BANDUNGMU.COM, Jakarta — Aisyiyah berperan-serta dalam Musyawarah Perempuan Nasional untuk Perencanaan Pembangunan (Munas Perempuan) yangg berjalan dari 17-18 April 2023.
Acara yangg berjalan secara hybrid dengan diikuti oleh tiga ribu wanita dari 38 provinsi, 136 kabupaten/kota, 664 desa/kelurahan/nagari ini dilaksanakan atas inisiatif delapan organisasi masyarakat sipil mitra INKLUSI yangg selama ini bekerja untuk keadilan dan kesetaraan gender, pemberdayaan perempuan, dan golongan marginal.
Organisasi tersebut adalah Aisyiyah, KAPAL Perempuan, Migrant CARE, BaKTI, PEKKA, Kemitraan, SIGAB, dan PKBI.
Kegiatan yangg juga bersinergi dengan Kemen PPPA dan Kementerian Perencanaan Pembangunan Nasional/BAPPENAS ini merupakan hasil konkret dari upaya kolaboratif antara organisasi masyarakat sipil yangg bekerja untuk wanita dan golongan marginal, pemerintah, dan mitra pembangunan untuk mendorong proses perencanaan pembangunan yangg inklusif dan berkesetaraan kelamin sehingga tidak ada seorang pun yangg tertinggal.

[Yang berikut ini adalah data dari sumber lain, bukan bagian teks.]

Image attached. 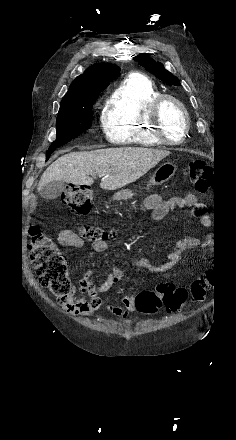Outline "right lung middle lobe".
Instances as JSON below:
<instances>
[{
	"mask_svg": "<svg viewBox=\"0 0 236 440\" xmlns=\"http://www.w3.org/2000/svg\"><path fill=\"white\" fill-rule=\"evenodd\" d=\"M98 94L61 103L56 120L57 138L49 149H56L66 144L91 127L92 105Z\"/></svg>",
	"mask_w": 236,
	"mask_h": 440,
	"instance_id": "1",
	"label": "right lung middle lobe"
}]
</instances>
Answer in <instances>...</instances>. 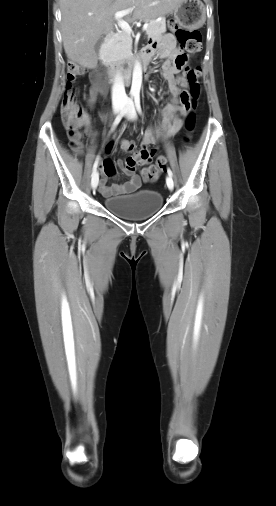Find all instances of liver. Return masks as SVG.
Wrapping results in <instances>:
<instances>
[{
    "mask_svg": "<svg viewBox=\"0 0 276 506\" xmlns=\"http://www.w3.org/2000/svg\"><path fill=\"white\" fill-rule=\"evenodd\" d=\"M183 0H60L62 39L67 57L78 64L97 65L95 45L113 29L116 12L134 8L126 20L154 19L172 13ZM132 15V16H131Z\"/></svg>",
    "mask_w": 276,
    "mask_h": 506,
    "instance_id": "1",
    "label": "liver"
}]
</instances>
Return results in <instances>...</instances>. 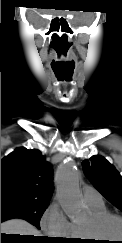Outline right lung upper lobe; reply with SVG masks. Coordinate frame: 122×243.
<instances>
[{
	"label": "right lung upper lobe",
	"mask_w": 122,
	"mask_h": 243,
	"mask_svg": "<svg viewBox=\"0 0 122 243\" xmlns=\"http://www.w3.org/2000/svg\"><path fill=\"white\" fill-rule=\"evenodd\" d=\"M52 166L37 149H15L1 160V196L19 195L49 200Z\"/></svg>",
	"instance_id": "right-lung-upper-lobe-1"
}]
</instances>
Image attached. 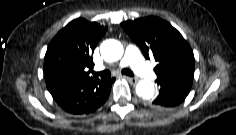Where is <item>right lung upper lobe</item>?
<instances>
[{
	"mask_svg": "<svg viewBox=\"0 0 236 135\" xmlns=\"http://www.w3.org/2000/svg\"><path fill=\"white\" fill-rule=\"evenodd\" d=\"M107 28L78 18L68 23L48 45L44 60L46 82L60 76L91 79L86 68L93 66L91 53Z\"/></svg>",
	"mask_w": 236,
	"mask_h": 135,
	"instance_id": "obj_1",
	"label": "right lung upper lobe"
}]
</instances>
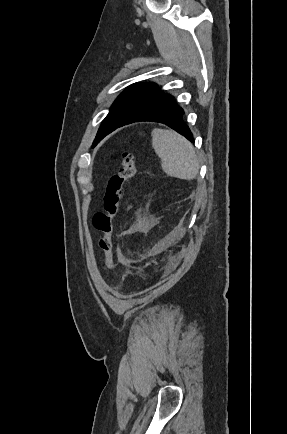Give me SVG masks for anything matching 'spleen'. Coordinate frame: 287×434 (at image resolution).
<instances>
[{
	"label": "spleen",
	"mask_w": 287,
	"mask_h": 434,
	"mask_svg": "<svg viewBox=\"0 0 287 434\" xmlns=\"http://www.w3.org/2000/svg\"><path fill=\"white\" fill-rule=\"evenodd\" d=\"M152 146L161 159L163 171L171 177L192 180L199 172V161L193 145L173 130L155 128Z\"/></svg>",
	"instance_id": "1"
}]
</instances>
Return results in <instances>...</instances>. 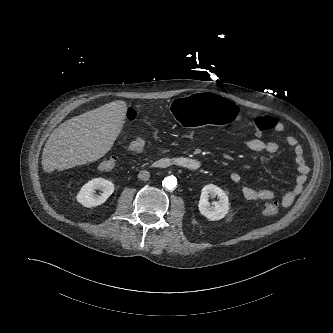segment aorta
Returning a JSON list of instances; mask_svg holds the SVG:
<instances>
[{
    "label": "aorta",
    "mask_w": 333,
    "mask_h": 333,
    "mask_svg": "<svg viewBox=\"0 0 333 333\" xmlns=\"http://www.w3.org/2000/svg\"><path fill=\"white\" fill-rule=\"evenodd\" d=\"M163 185L167 188V189H174L177 185V180L174 176H168L164 179L163 181Z\"/></svg>",
    "instance_id": "aorta-1"
}]
</instances>
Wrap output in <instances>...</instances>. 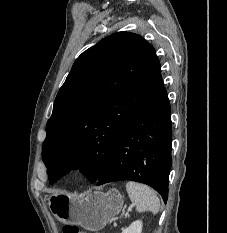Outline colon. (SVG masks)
I'll return each instance as SVG.
<instances>
[{
  "mask_svg": "<svg viewBox=\"0 0 227 233\" xmlns=\"http://www.w3.org/2000/svg\"><path fill=\"white\" fill-rule=\"evenodd\" d=\"M63 233H99V232H89L75 225H68L63 228Z\"/></svg>",
  "mask_w": 227,
  "mask_h": 233,
  "instance_id": "5ec220e1",
  "label": "colon"
}]
</instances>
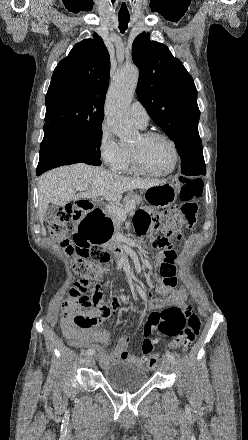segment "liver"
<instances>
[{
    "instance_id": "obj_1",
    "label": "liver",
    "mask_w": 248,
    "mask_h": 440,
    "mask_svg": "<svg viewBox=\"0 0 248 440\" xmlns=\"http://www.w3.org/2000/svg\"><path fill=\"white\" fill-rule=\"evenodd\" d=\"M163 181L124 177L102 167L84 163L58 167L40 176L38 182V216L43 223L50 203L63 206L80 198L104 197L118 202L122 194L134 189H147ZM87 186V189L81 188ZM77 191H81L76 195ZM43 235L46 234L42 228Z\"/></svg>"
}]
</instances>
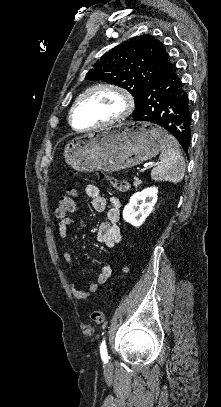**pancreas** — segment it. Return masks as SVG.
I'll return each instance as SVG.
<instances>
[{
    "label": "pancreas",
    "mask_w": 221,
    "mask_h": 407,
    "mask_svg": "<svg viewBox=\"0 0 221 407\" xmlns=\"http://www.w3.org/2000/svg\"><path fill=\"white\" fill-rule=\"evenodd\" d=\"M141 183H142V181L139 178H137V177L134 178V186L135 187L140 186Z\"/></svg>",
    "instance_id": "pancreas-1"
}]
</instances>
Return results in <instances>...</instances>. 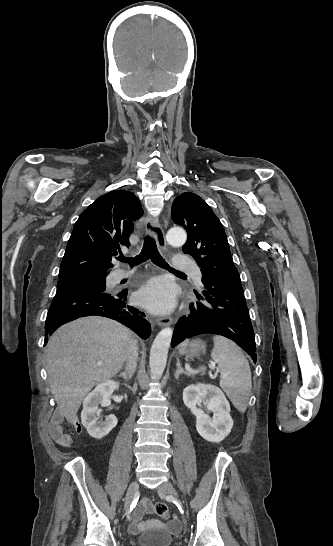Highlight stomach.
Listing matches in <instances>:
<instances>
[{
	"mask_svg": "<svg viewBox=\"0 0 333 546\" xmlns=\"http://www.w3.org/2000/svg\"><path fill=\"white\" fill-rule=\"evenodd\" d=\"M205 351V344L204 342L200 341V340H194L192 341L188 347L184 350V353L188 356V357H192V356H195L197 354H199L200 352H204Z\"/></svg>",
	"mask_w": 333,
	"mask_h": 546,
	"instance_id": "0dacf381",
	"label": "stomach"
}]
</instances>
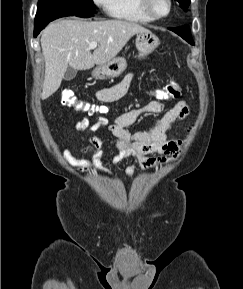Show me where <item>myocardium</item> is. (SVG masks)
Wrapping results in <instances>:
<instances>
[{
	"label": "myocardium",
	"mask_w": 243,
	"mask_h": 289,
	"mask_svg": "<svg viewBox=\"0 0 243 289\" xmlns=\"http://www.w3.org/2000/svg\"><path fill=\"white\" fill-rule=\"evenodd\" d=\"M167 2H168V11L165 14H163V15H157L152 10L151 0H139L140 7H141L142 11L147 16L152 18L153 20L163 19V18H166L167 16L170 15V13L172 11V8H173V2H172V0H167Z\"/></svg>",
	"instance_id": "myocardium-1"
}]
</instances>
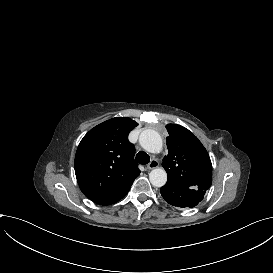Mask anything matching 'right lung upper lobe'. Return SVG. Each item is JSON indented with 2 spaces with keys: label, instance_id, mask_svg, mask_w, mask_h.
<instances>
[{
  "label": "right lung upper lobe",
  "instance_id": "right-lung-upper-lobe-1",
  "mask_svg": "<svg viewBox=\"0 0 273 273\" xmlns=\"http://www.w3.org/2000/svg\"><path fill=\"white\" fill-rule=\"evenodd\" d=\"M138 125L115 117L91 129L75 155V174L81 191L93 202L110 205L122 199L140 174L129 132Z\"/></svg>",
  "mask_w": 273,
  "mask_h": 273
}]
</instances>
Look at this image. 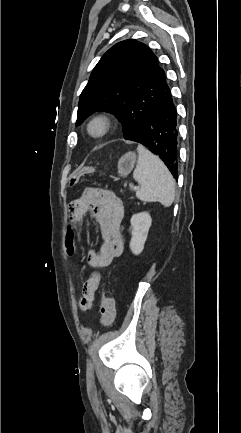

Munas Perempuan ini dimaksudkan untuk memastikan agar bunyi dan aspirasi perempuan, khususnya yangg berasal dari golongan marginal dapat diakomodasi dalam proses perencanaan pembangunan.
Selama ini, partisipasi yangg berarti tetap menjadi tantangan dalam proses perencanaan pembangunan. Aspirasi wanita dan golongan marginal seringkali luput dikarenakan adanya ketertindasan berlapis yangg disebabkan oleh bangunan patriarki, ketimpangan ekonomi, hegemoni mayoritas, dan letak geografis.
Dalam kesempatan tersebut Aisyiyah mengangkat rumor mengenai Hak Kesehatan Seksual dan Reproduksi (HKSR) Perempuan dan Remaja.
Tri Hastuti Nur Rochimah, Koordinator Program INKLUSI Aisyiyah menyampaikan bahwa rumor HKSR menjadi krusial dibahas dalam salah satu agenda Munas Perempuan lantaran akar dari Angka Kematian Ibu di Indonesia, Angka Kematian Bayi, kekerasan seksual, kehamilan tidak dikehendaki, dan tetap tingginya perkawinan anak dan stunting adalah dari minimnya akses kesehatan seksual dan reproduksi dari edukasi maupun layanan.
“Perempuan dianggap bertanggung jawab atas tubuhnya sendiri sehingga rumor HKSR dianggap tidak penting, oleh lantaran itulah, pentingnya kita mendesakkan usulan tentang kebijakan mengenai HKSR ini,” tegas Tri.
Dalam kesempatan tersebut Tri memaparkan mengenai beragam persoalan HKSR yangg dialami oleh semua wanita dan remaja terkhusus bagi mereka yangg hidup di wilayah remote, terpencil, miskin serta wanita di wilayah pertambangan dan perkebunan.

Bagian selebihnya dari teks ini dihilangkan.